Just as I’m stepping out of the shower, I hear the scrabble of Daisy’s paws, the chow we’re looking after, on the tile floor outside the bathroom. This is her preferred spot for “accidents” and despite our strict 4-walks-a-day regimen, she’s decided to let loose all over the floor. “Daisy, bad girl,” I chide running from the bathroom only to slip in a puddle of urine, scaring the dog so that she runs down the length of the balcony, peeing as she goes. Like most balconies in traditional riads, this one has drains for rainwater and runoff from plant waterings, so I take a bucket of fresh water and quickly douse the pee and then run to get the squeegie to direct the yellow water down the drains. As I’m furiously squeegie-ing, Sam runs to the corner store to buy bleach as the whole place reeks of pee. As I’m midway through a second dousing with water, the rusted squeegie breaks and I’m forced to finish the job on all fours. At this point, it’s fifteen minutes before party time and the cell phone rings; one of our guests is in need of directions, but just minutes away.

As I pull on a pair of jeans, the phone rings again. It’s another friend, arriving by car, and unsure about where to park and how to reach us once she’s found a spot. It dawns on us that hosting a cocktail party for ten people, none of whom have ever been to the house, and whose address we don’t even really know (the street sign is in Arabic and we’ve not even noted the number on the house), is going to lend another level of challenge to the evening. In our divide-and-conquer plan, I’m assigned fetch guests duty, while Sam fixes a drink for our early arrival and makes the dangerous ascent to the terrace with trays of food and glassware.

I quickly alert the men at the souk stalls around the house and the greeters at nearby restaurants that we’re having a small party and to direct anyone asking for Caitlin and Samuel to our propped-open door. Then, I set off to find Martina, a French artist who has an installation in the hammam at the Musee de Marrakech, and the friend who’s arriving by car. I have both of our cell phones in my jeans’ pockets and suddenly both are vibrating with the “I’m lost, come find me,” pleas of other guests. Since the house we’re renting is on a street bookended by the Place and Riad Zitoun, an easy taxi drop-off, not to mention another side street that leads to Rue des Princes (home of the infamous Patisserie), guests are arriving from all sides. At this point, I’m flustered and turned around myself and so when I get two calls from friends who speak only French, all I can manage is Reste la, je vais te trouver! or Sit tight, I’m on my way!”

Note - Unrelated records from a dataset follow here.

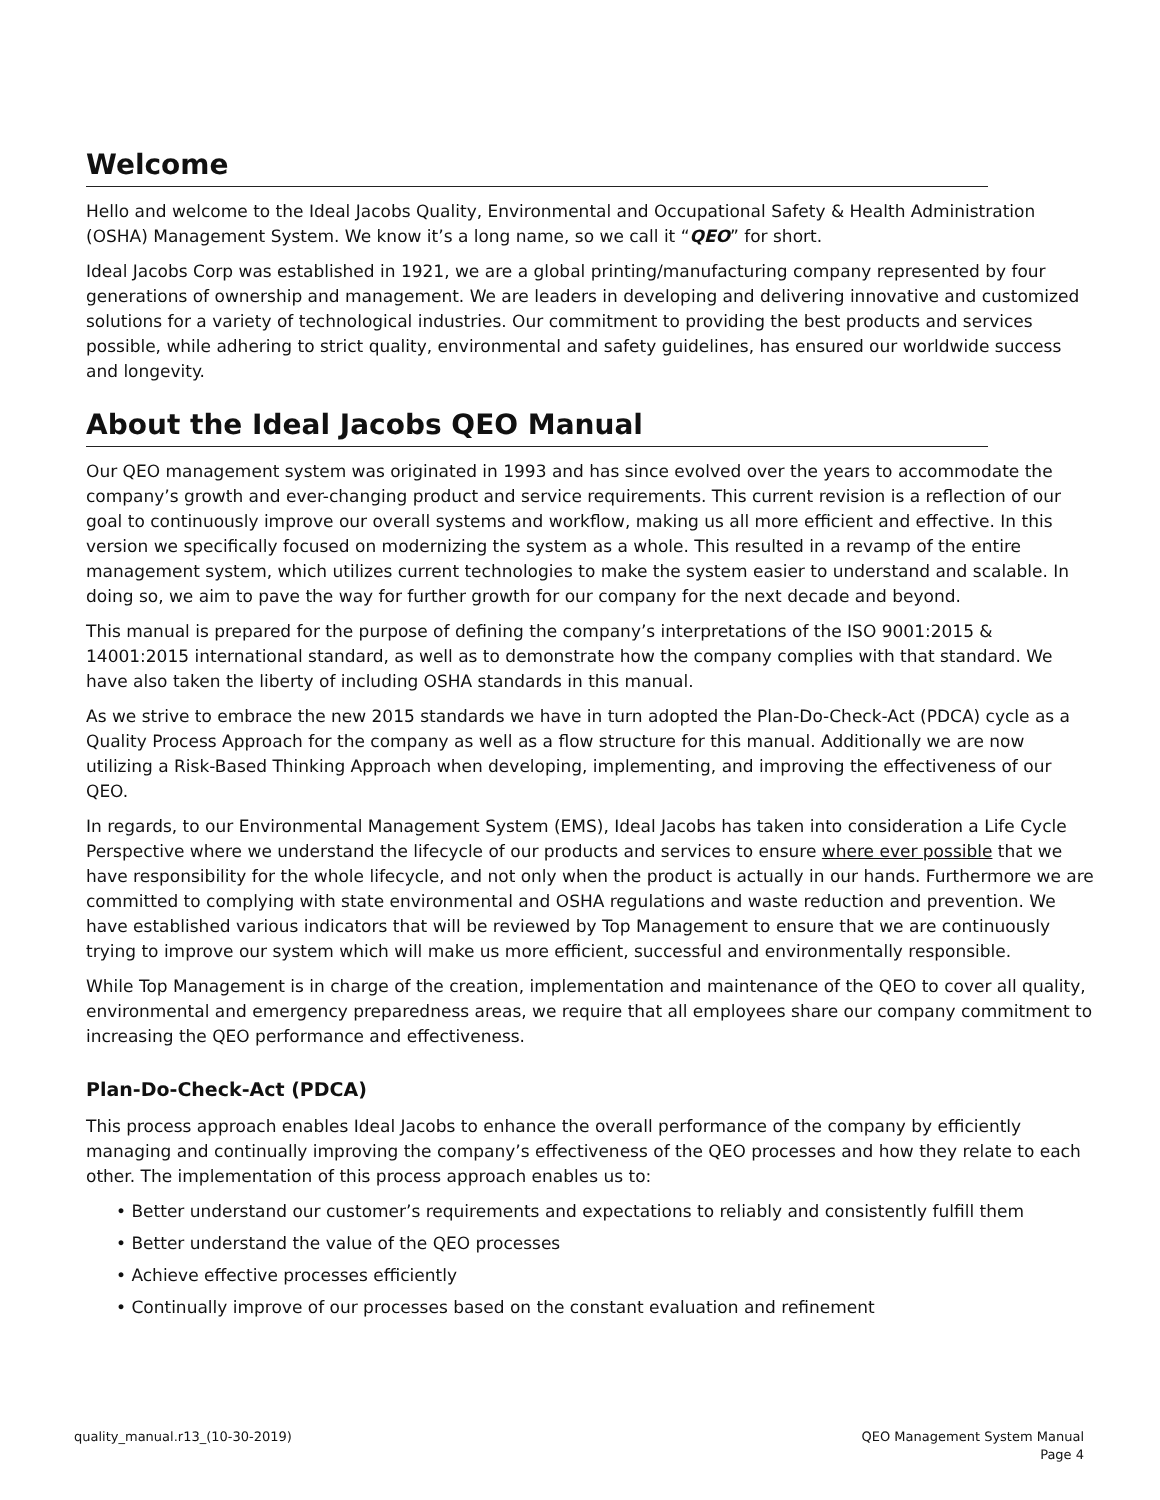Welcome
Hello and welcome to the Ideal Jacobs Quality, Environmental and Occupational Safety & Health Administration (OSHA) Management System. We know it’s a long name, so we call it “QEO” for short.
Ideal Jacobs Corp was established in 1921, we are a global printing/manufacturing company represented by four generations of ownership and management. We are leaders in developing and delivering innovative and customized solutions for a variety of technological industries. Our commitment to providing the best products and services possible, while adhering to strict quality, environmental and safety guidelines, has ensured our worldwide success and longevity.
About the Ideal Jacobs QEO Manual
Our QEO management system was originated in 1993 and has since evolved over the years to accommodate the company’s growth and ever-changing product and service requirements. This current revision is a reflection of our goal to continuously improve our overall systems and workflow, making us all more efficient and effective. In this version we specifically focused on modernizing the system as a whole. This resulted in a revamp of the entire management system, which utilizes current technologies to make the system easier to understand and scalable. In doing so, we aim to pave the way for further growth for our company for the next decade and beyond.
This manual is prepared for the purpose of defining the company’s interpretations of the ISO 9001:2015 & 14001:2015 international standard, as well as to demonstrate how the company complies with that standard. We have also taken the liberty of including OSHA standards in this manual.
As we strive to embrace the new 2015 standards we have in turn adopted the Plan-Do-Check-Act (PDCA) cycle as a Quality Process Approach for the company as well as a flow structure for this manual. Additionally we are now utilizing a Risk-Based Thinking Approach when developing, implementing, and improving the effectiveness of our QEO.
In regards, to our Environmental Management System (EMS), Ideal Jacobs has taken into consideration a Life Cycle Perspective where we understand the lifecycle of our products and services to ensure where ever possible that we have responsibility for the whole lifecycle, and not only when the product is actually in our hands. Furthermore we are committed to complying with state environmental and OSHA regulations and waste reduction and prevention. We have established various indicators that will be reviewed by Top Management to ensure that we are continuously trying to improve our system which will make us more efficient, successful and environmentally responsible.
While Top Management is in charge of the creation, implementation and maintenance of the QEO to cover all quality, environmental and emergency preparedness areas, we require that all employees share our company commitment to increasing the QEO performance and effectiveness.
Plan-Do-Check-Act (PDCA)
This process approach enables Ideal Jacobs to enhance the overall performance of the company by efficiently managing and continually improving the company’s effectiveness of the QEO processes and how they relate to each other. The implementation of this process approach enables us to:
• Better understand our customer’s requirements and expectations to reliably and consistently fulfill them
• Better understand the value of the QEO processes
• Achieve effective processes efficiently
• Continually improve of our processes based on the constant evaluation and refinement
quality_manual.r13_(10-30-2019)
QEO Management System Manual
Page 4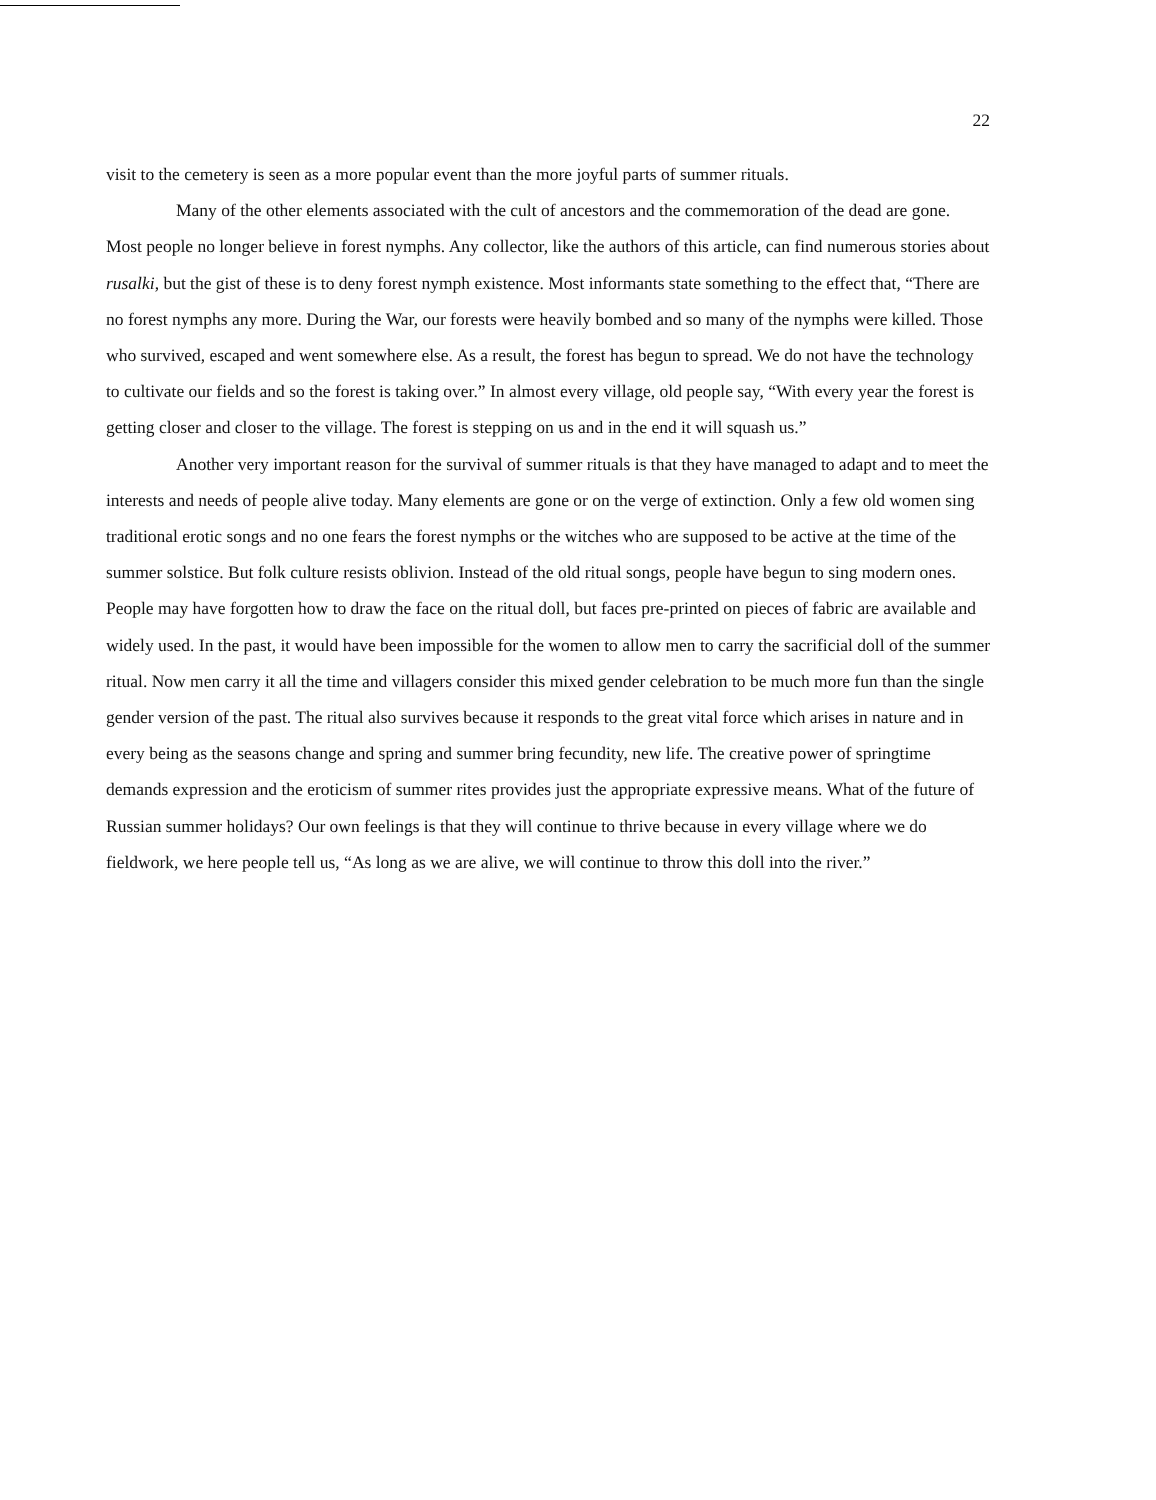22
visit to the cemetery is seen as a more popular event than the more joyful parts of summer rituals.
Many of the other elements associated with the cult of ancestors and the commemoration of the dead are gone. Most people no longer believe in forest nymphs. Any collector, like the authors of this article, can find numerous stories about rusalki, but the gist of these is to deny forest nymph existence. Most informants state something to the effect that, “There are no forest nymphs any more. During the War, our forests were heavily bombed and so many of the nymphs were killed. Those who survived, escaped and went somewhere else. As a result, the forest has begun to spread. We do not have the technology to cultivate our fields and so the forest is taking over.” In almost every village, old people say, “With every year the forest is getting closer and closer to the village. The forest is stepping on us and in the end it will squash us.”
Another very important reason for the survival of summer rituals is that they have managed to adapt and to meet the interests and needs of people alive today. Many elements are gone or on the verge of extinction. Only a few old women sing traditional erotic songs and no one fears the forest nymphs or the witches who are supposed to be active at the time of the summer solstice. But folk culture resists oblivion. Instead of the old ritual songs, people have begun to sing modern ones. People may have forgotten how to draw the face on the ritual doll, but faces pre-printed on pieces of fabric are available and widely used. In the past, it would have been impossible for the women to allow men to carry the sacrificial doll of the summer ritual. Now men carry it all the time and villagers consider this mixed gender celebration to be much more fun than the single gender version of the past. The ritual also survives because it responds to the great vital force which arises in nature and in every being as the seasons change and spring and summer bring fecundity, new life. The creative power of springtime demands expression and the eroticism of summer rites provides just the appropriate expressive means. What of the future of Russian summer holidays? Our own feelings is that they will continue to thrive because in every village where we do fieldwork, we here people tell us, “As long as we are alive, we will continue to throw this doll into the river.”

Back at the house, Sam’s been getting what amounts to a stadium workout (running up and down the tiered stairs of each section of a football stadium) as from his crew days. He’s climbed the two precipitous flights to the terrace about 20 times. “We are definitely going to have a refrigerator and barware on our terrace,” he says with I’ve-learned-my-lesson gusto, “or maybe even a dumbwaiter.”

As we nestle into the banquettes and a pitcher of mojitos make a quenching first and then second round, the group settles into jolly conversation and the evening finally takes the happy turn we’d been anticipating. Our only lingering fear, as wine and whiskey bottles follow the mojito pitcher, is how the hell are our guests going to navigate those terrifying stairs on the way out?!